Gone are the weighted silences. They spend their days in a pattern of easy quiet, broken by bursts of chatter. Chad makes her laugh. She laughs at herself. Freya has her gear ready the night before, but it still takes an age—three times longer than it would at home—to get ready in the morning to leave. Those who have been south before are resigned to this aspect of Antarctic life. She likens the time in a day spent dressing, lacing boots, pulling at velcrose and zips—all to venture outdoors—to an armoured warrior preparing for battle. Out in the field, Chad seems content to wander off and leave her to her work, checking in with her by radio from time to time. After twice inadvertently jettisoning her emergency pack from her bike rack—spare socks and thermals sodden thanks to a broken thermos, her chocolate smashed to smithereens—she has taught herself to tie a clove hitch over the good old granny knot. Thankfully he has gained some faith in her abilities while she, in turn, better understands the map, can read contour lines and pinpoint corresponding hills. She trusts herself to find the way. Down here she is not, as Marcus would have her,
a girl in need of rescue
.

These last weeks they have driven hundreds of kilometres over sea ice, following the coast, returning weary-bodied to the station late at night, their faces raw. Clear sky or cloud, nothing short of an impervious foundation of white zinc cream—disagreeably claustrophobic—can protect skin from the glare thrown up by snow and ice. However, in a few more weeks, Chad says, the sea ice will be gone.

The shape of his crooked smile emerges through the developing agent. Freya has not before examined him so blatantly: tawny hair tied back in a ponytail, straight white teeth beneath a crooked nose. She gauges the mildness in his eyes—gentle eyes, flecked with the sadness of an unspoken past. Never married, no partner, an only child—parents and grandparents, all his family, gone.

Freya wonders why she feels compelled to print the portrait of herself. She won't give it to Marcus. Lord knows it will not be one her mother would show—Mama is forever encouraging Freya to pose with her
best side
before the camera's unforgiving eye. Only Papa believed his daughter's mark of birth a blessing. He saw it as a charm. Didn't she share her name with the Norse goddess Freya, Chief of the Valkyrie,
our own little Daughter
of Time?
One day, he'd said, she too would fly in the image of a bird and sprinkle summer sunlight,
your shining armour
sparking the aurora's lights.

Freya places the image in the enlarger. For the most part she is resigned to the stain on her face that brands her, but it still jars to see her birthmark inky black beneath the darkroom's coloured light. She steps back from the face projected on the baseboard to assess its repugnance, surely why strangers turn and stare.
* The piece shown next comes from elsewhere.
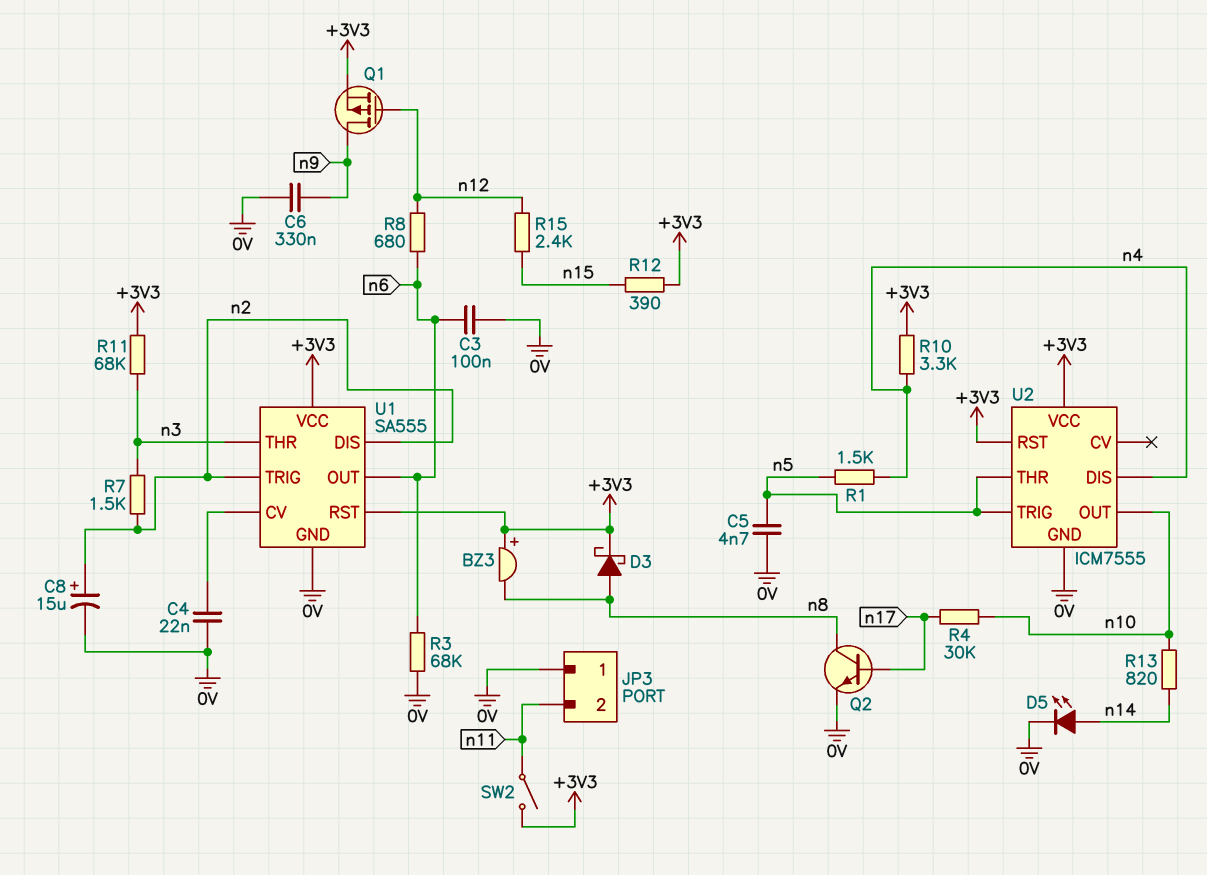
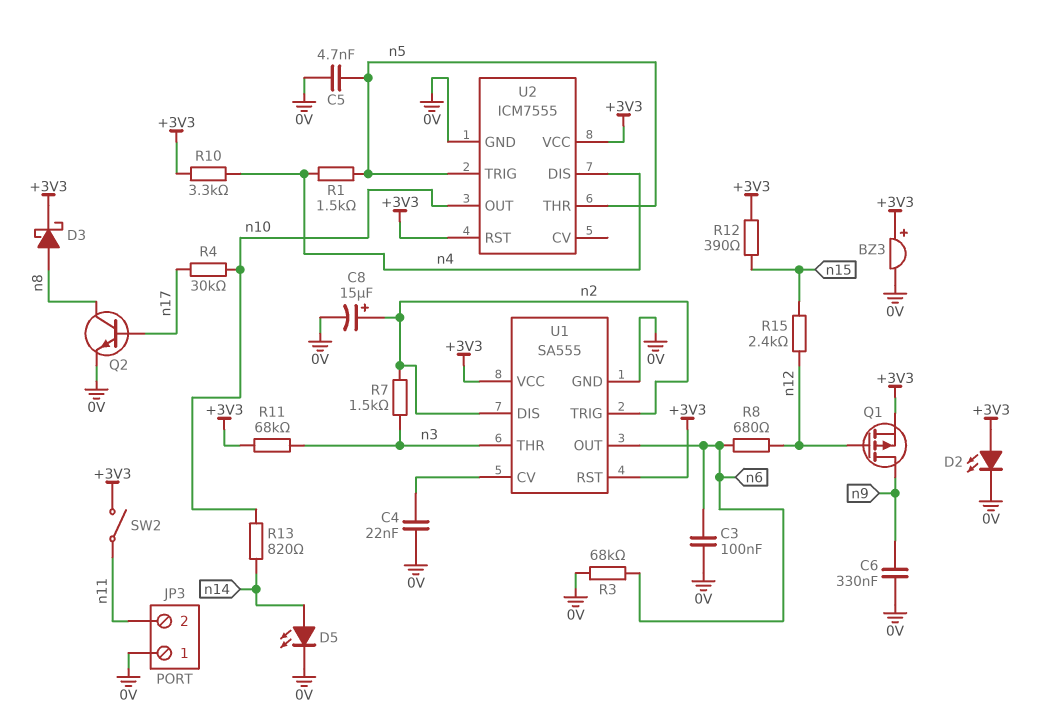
BZ3: buzzer (plus +3V3, minus n8) -> buzzer (plus +3V3, minus 0V)
D2: none -> LED (A +3V3, K 0V)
She tried explaining to Chad why she shies away from the face of her lens.
I take photographs because they let me be
part of a world that's as beautiful as I care to make it. Why
would I
, she touched her cheek,
or anyone else, choose to be
reminded of this?

Chad stood silently until she finished speaking, then extracted her camera from her hands as if not a word had sunken in.

How is it
, he said,
that someone with so much courage has so
little faith?
He knelt on the ice and framed her face against the sky.
You can't begin to know what other people see.
Chad stayed quiet for a time, intent on composing the image.

What do you see?
she asked, her voice steadier than she felt.